From the text on hydrogen and bioethanol, return the section starting at "Brazil is the only" and ending at "Energy Information Administration)", copied word for word.

EXTRACTED TEXT:
────────────────────

There is so much discussion about Hydrogen as a source of clean energy because, it is the choice of Nature. Nature has provided us with fossil fuels which are Hydrocarbons, chemically represented by CxHy, Carbon and Hydrogen atoms. In the absence of Hydrogen in a Hydrocarbon, it is nothing but Carbon, which is an inert material. The Hydrocarbon gets its heating value only from the presence Hydrogen atom. The natural gas, now considered as the cleanest form of Hydrocarbon is represented by the chemical formula CH4, containing 25% Hydrogen by weight basis. It represents the largest Carbon to Hydrogen ratio at 1:4.This is the highest in any organic chemicals. In aromatic organic compounds such as Benzene, represented by C6H6, the Hydrogen content is only 7.69%.Even in Sugar which is an organic compound from Nature, represented chemically as C12H22O11 has only 8.27% Hydrogen. But Bioethanol, derived from sugar represented by C2H4OH has almost 11.11% Hydrogen. That is why Ethyl Alcohol known as ‘Bioethanol’ derived from sugar is blended with Gasoline (Hydrocarbon), for using as a fuel in cars in countries like Brazil.

Brazil is the only country that does not depend on imported Gasoline for their cars. The same Bioethanol can also be derived from Corn starch. But the starch should first be converted into sugar before alcohol is derived; that is why it is more expensive to produce Bioethanol from starch than from cane sugar molasses. The climatic conditions of Brazil are more favorable for growing Cane sugar than corn. That is why Brazil is in a more advantageous position than North America, when it comes to Bioethanol. US is one of the largest consumer of Gasoline.US has imported 11.5 million barrels/day of oil in 2010.It has used 138.5 billion gallons of Gasoline (3.30billion barrels) in 2010) according to EIA. (US Energy Information Administration)

It is estimated that Brazil’s sugar based Alcohol is 30% cheaper than US’s corn-based Alcohol. Brazil has successfully substituted Gasoline with locally produced alcohol .They also introduced ‘flexible fuel vehicles’ that can use various blends of Alcohol-Gasoline. Most of the Gasoline used in US has 10% Ethanol blend called E10 and E15, representing the percentage of Alcohol content in Gasoline. Brazil is the largest producers of Bioethanol in the world. Both Brazil and US account for 87.8% of Bioethanol production in the world in 2010 and 87.1% in 2011.Brazil is using Bioethanol blends of various proportions such as E20/E25/E100 (anhydrous alcohol) (Ref: Wikipedia). Almost all cars in Brazil uses Bioethanol blended Gasoline and even 100% anhydrous Bioethanol are used for cars. Brazil has set an example as a ‘sustainable economy introducing alternative fuel’ to the rest of the world. The ‘bagasse’ from cane sugar is also used as a fuel as well in the production of ‘Biogas’, which helps Brazil to meet sustainability on renewable energy and greenhouse gas mitigation.

The above example is a clear demonstration of sustainability because natural organic material such as sugar is the basic building block by which we can build our Sustainable clean energy of the future. The same Bioethnanol can easily be reformed for the production of Hydrogen gas to generate power and run Fuel cell cars. Many companies are trying to use chemicals such as metal Hydrides as a source of Hydrogen. For example, one company successfully demonstrated using Sodium Borohydride for Hydrogen production. Many companies are trying to find alternative sources of Hydrogen generation from water, including Photo-electrolysis using direct solar light and special photo catalyst materials. We know Nature produces sugar by using sun’s light, water and carbon dioxide from air by photosynthetic process. Can man duplicate this natural process and generate Hydrogen at the fraction of the cost by simply using water and sun’s light? The race is already on and only time can tell whether our pursuit for cheap and clean Hydrogen can become a commercial reality or just stay as an elusive dream.

────────────────────

ENTRIES PROVIDED:
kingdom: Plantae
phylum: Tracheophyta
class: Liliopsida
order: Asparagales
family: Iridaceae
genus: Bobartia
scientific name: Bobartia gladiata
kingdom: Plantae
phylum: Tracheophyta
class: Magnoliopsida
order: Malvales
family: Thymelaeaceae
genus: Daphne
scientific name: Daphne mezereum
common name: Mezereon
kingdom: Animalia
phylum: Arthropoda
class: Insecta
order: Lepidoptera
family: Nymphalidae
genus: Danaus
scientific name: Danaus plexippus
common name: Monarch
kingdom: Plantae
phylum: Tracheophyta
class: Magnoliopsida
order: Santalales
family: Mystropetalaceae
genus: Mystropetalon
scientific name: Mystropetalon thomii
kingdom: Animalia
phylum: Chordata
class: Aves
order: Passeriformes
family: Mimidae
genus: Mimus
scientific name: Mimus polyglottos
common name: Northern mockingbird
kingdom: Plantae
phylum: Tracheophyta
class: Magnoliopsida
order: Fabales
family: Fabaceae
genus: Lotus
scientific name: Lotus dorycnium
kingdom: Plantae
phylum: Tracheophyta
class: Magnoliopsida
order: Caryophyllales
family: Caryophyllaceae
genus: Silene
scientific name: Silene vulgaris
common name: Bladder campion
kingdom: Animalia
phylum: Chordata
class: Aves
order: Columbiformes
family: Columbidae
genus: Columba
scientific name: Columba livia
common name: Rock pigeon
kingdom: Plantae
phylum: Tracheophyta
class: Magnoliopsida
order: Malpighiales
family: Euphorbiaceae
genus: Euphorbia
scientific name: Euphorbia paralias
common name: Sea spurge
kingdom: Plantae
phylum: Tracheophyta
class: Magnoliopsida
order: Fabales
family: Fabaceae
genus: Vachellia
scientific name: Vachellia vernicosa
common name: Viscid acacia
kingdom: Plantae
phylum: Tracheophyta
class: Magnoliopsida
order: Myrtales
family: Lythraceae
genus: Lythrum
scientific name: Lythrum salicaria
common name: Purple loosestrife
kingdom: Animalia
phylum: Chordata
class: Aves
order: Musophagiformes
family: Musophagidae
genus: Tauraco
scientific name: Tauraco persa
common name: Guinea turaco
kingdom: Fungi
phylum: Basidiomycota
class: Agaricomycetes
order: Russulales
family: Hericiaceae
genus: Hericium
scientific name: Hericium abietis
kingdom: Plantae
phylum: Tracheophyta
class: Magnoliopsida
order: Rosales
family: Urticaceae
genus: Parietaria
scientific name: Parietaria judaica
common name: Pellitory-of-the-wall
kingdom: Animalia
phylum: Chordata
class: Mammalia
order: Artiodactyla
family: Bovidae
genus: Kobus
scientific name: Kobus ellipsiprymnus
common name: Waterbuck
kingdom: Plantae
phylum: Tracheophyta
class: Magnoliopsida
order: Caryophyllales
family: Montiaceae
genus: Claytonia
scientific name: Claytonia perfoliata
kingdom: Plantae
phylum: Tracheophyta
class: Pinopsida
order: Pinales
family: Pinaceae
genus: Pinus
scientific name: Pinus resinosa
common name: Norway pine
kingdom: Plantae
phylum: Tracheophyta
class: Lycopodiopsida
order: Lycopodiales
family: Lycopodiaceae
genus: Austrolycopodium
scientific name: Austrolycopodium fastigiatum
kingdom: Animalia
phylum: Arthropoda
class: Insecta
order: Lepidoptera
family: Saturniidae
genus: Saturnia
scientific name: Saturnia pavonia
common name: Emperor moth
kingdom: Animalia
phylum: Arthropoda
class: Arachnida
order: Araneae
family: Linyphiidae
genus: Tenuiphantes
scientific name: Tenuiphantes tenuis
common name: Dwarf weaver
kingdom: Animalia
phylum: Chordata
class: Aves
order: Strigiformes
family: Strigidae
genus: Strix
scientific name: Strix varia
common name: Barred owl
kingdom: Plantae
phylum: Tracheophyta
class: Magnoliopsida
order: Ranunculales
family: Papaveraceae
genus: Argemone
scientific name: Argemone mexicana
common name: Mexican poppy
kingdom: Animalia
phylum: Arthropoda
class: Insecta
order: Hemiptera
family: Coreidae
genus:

────────────────────

ANSWER BOX:
Brazil is the only country that does not depend on imported Gasoline for their cars. The same Bioethanol can also be derived from Corn starch. But the starch should first be converted into sugar before alcohol is derived; that is why it is more expensive to produce Bioethanol from starch than from cane sugar molasses. The climatic conditions of Brazil are more favorable for growing Cane sugar than corn. That is why Brazil is in a more advantageous position than North America, when it comes to Bioethanol. US is one of the largest consumer of Gasoline.US has imported 11.5 million barrels/day of oil in 2010.It has used 138.5 billion gallons of Gasoline (3.30billion barrels) in 2010) according to EIA. (US Energy Information Administration)